Símbolo da beleza, da liberdade e de um elo silencioso entre o humano e o divino, ele acompanha o navio do Velho Marinheiro até o instante em que, num gesto impensado, é morto — inaugurando uma jornada de culpa, estagnação e sofrimento.
Em O Canto do Albatroz, Cláudio Gonçalves dos Santos convida o leitor a revisitar A Balada do Velho Marinheiro, de Samuel Coleridge (1772-1834), como quem retorna ao oceano de sua própria interioridade.

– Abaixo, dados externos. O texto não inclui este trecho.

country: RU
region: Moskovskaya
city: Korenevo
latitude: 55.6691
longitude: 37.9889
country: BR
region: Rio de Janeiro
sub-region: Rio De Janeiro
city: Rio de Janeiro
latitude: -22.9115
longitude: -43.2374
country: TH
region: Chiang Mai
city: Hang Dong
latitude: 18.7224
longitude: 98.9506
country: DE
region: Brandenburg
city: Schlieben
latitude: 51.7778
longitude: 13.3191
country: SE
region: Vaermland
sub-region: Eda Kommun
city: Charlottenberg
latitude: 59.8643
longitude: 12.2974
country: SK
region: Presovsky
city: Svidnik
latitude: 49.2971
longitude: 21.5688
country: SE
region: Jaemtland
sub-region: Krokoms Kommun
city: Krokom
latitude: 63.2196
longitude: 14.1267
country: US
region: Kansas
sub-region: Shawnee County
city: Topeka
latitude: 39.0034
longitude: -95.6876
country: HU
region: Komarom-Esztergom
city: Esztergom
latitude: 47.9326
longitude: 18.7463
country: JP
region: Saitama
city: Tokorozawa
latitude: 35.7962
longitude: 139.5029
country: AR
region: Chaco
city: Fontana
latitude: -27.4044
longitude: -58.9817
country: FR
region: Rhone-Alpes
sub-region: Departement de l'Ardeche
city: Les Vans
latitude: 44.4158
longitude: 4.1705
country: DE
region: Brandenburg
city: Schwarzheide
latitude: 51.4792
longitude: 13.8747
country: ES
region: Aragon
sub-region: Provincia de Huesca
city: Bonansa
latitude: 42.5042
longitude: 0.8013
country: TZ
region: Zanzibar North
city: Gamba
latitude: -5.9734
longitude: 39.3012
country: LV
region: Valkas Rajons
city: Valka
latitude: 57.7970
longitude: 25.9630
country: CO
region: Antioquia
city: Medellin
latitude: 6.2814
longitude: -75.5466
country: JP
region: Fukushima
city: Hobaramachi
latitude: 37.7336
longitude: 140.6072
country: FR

Entre poesia, filosofia, psicanálise e espiritualidade, o livro explora o mistério das ações humanas, o impulso destrutivo que age sem razão, o peso da consciência e a lenta possibilidade de redenção.
Mais do que uma leitura crítica, esta obra propõe uma experiência contemplativa.
O mar surge como metáfora da existência; o albatroz, como sinal de uma beleza que não pode ser possuída nem dominada; e o relato do marinheiro, como a necessidade humana de narrar a própria queda para reencontrar sentido.
Um livro sobre o mal que nasce da falta de pensamento, sobre o amor que não se deixa controlar e sobre a travessia interior que transforma culpa em consciência — e silêncio em palavra poética.